There are two possible causes of ringing artifact: the first is the beamstop, (shown as the square area in the center of Fig. 4 c), suppressing the low frequency information and therefore acting like a high-pass filter. This filtering causes sharp contrast at the edges of the chromosome where the high frequency information is represented. The second could be caused by the presence of higher wavelengths in the illumination source. Ptychography is performed with monochromatic sources, which in a synchrotron is produced by a monochromator and mirror. If these are not correctly aligned or used at the end of their energy range, higher wavelengths can pass through the monochromator. The 34-ID-C beamline operates in the energy range of 5–11 keV, and measuring at 5.5 keV is nearing the edge of this limit. Recent developments in ptychography show that it is possible to extract the two modes produced by the harmonics (23). This type of reconstruction was attempted on the data but without improvement to the overall image.
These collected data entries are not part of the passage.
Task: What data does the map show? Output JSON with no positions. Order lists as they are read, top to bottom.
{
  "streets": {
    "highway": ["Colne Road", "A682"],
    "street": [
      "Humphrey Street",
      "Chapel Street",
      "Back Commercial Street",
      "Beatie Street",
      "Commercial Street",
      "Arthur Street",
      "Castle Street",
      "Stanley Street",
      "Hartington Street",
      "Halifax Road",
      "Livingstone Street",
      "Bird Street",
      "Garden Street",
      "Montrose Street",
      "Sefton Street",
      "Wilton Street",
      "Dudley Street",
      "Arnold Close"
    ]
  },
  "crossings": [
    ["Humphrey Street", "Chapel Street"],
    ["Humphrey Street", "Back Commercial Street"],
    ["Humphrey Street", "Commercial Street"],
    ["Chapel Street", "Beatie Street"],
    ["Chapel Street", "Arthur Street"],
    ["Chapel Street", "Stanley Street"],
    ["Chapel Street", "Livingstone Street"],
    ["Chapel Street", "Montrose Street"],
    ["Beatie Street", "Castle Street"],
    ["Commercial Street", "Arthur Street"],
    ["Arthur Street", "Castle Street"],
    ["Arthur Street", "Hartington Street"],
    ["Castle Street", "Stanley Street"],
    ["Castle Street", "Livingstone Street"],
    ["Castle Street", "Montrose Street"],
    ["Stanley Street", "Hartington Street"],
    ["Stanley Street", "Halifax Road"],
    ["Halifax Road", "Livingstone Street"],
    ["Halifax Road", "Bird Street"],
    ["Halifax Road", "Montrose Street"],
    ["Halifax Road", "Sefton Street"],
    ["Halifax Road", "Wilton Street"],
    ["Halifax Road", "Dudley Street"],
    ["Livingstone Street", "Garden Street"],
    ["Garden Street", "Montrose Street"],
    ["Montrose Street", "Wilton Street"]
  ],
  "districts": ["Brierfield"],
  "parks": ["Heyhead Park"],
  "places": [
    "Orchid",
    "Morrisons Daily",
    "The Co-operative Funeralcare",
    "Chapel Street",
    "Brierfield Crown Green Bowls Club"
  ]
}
The weak scattering nature of the sample may reduce the effectiveness of this technique.

When measuring biological samples with x-rays, radiation damage is an important consideration. In this study samples were dehydrated and treated with glutaraldehyde to reduce the effects of radiation damage on the sample. Damage to the sample affects the high resolution information first and can be seen by the fading of the high order diffraction over time (24). The diffraction data taken in this study showed no such fading, however, the sample will have undergone some damage after prolonged x-ray exposure.

Conclusions

This study shows first attempts, to our knowledge, of imaging human metaphase chromosomes with ptychography. The chromosomes were imaged with sufficient quality by laser-source ptychography that a partial karyotype can be performed using the mass measured with this technique. The spatial resolution of the laser-source ptychography is limiting the measurements of the smaller chromosomes, therefore extending the resolution of this technique would be beneficial for better mass measurements.
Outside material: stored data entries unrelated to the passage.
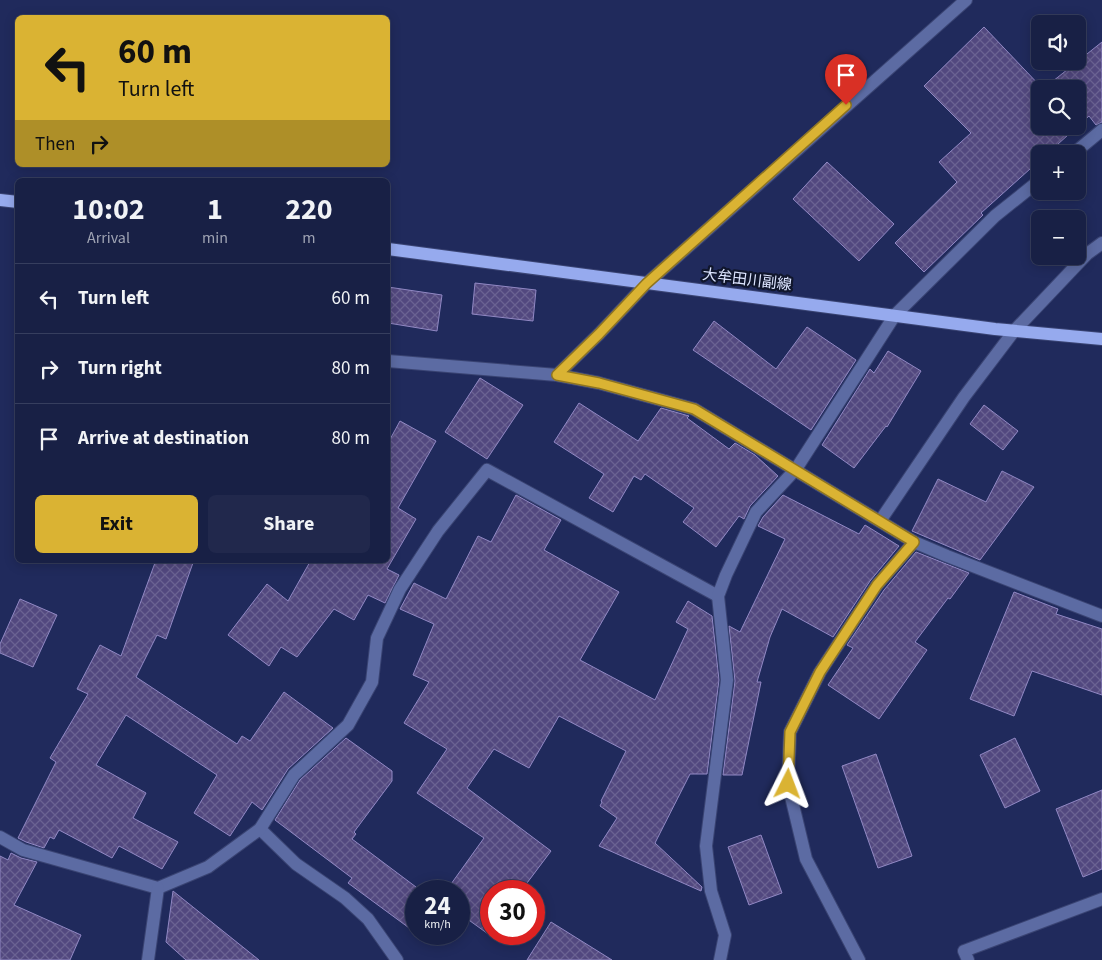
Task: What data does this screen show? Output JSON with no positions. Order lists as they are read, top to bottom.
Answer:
{
  "streets": {
    "main road": ["大牟田川副線"]
  },
  "page": {
    "map_buttons": ["+", "−"],
    "turn": ["60 m", "Turn left"],
    "then": "Then",
    "eta": [
      "10:02",
      "Arrival",
      "1",
      "min",
      "220",
      "m"
    ],
    "list": [
      {
        "name": "Turn left",
        "value": "60 m"
      },
      {
        "name": "Turn right",
        "value": "80 m"
      },
      {
        "name": "Arrive at destination",
        "value": "80 m"
      }
    ],
    "buttons": ["Exit", "Share"],
    "speed": "24 km/h",
    "limit": "30"
  }
}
We have shown that synchrotron source ptychography can produce higher spatial resolution images of chromosomes. The artifacts in the images are too great for the mass to be accurately calculated for these images, however with improvements to the experiments these can be reduced. To improve the images the weak scattering power of the sample must be addressed. This can be achieved in an experimental way by modifying the setup to reduce air scatter and radiation damage by moving toward a cryo-vacuum sample chamber. Efforts on the sample preparation including staining with a contrast enhancing heavy metal dye could increase the scattering from the chromosomes and hence improve the resolution and quality of the retrieved images. For biological samples it would be beneficial to measure at lower energies where the scattering of the light elements is greater. Considering recent efforts in soft x-ray ptychography (25,26), measuring the chromosomes at a low energy could provide high-resolution images with good phase contrast to be used for karyotyping.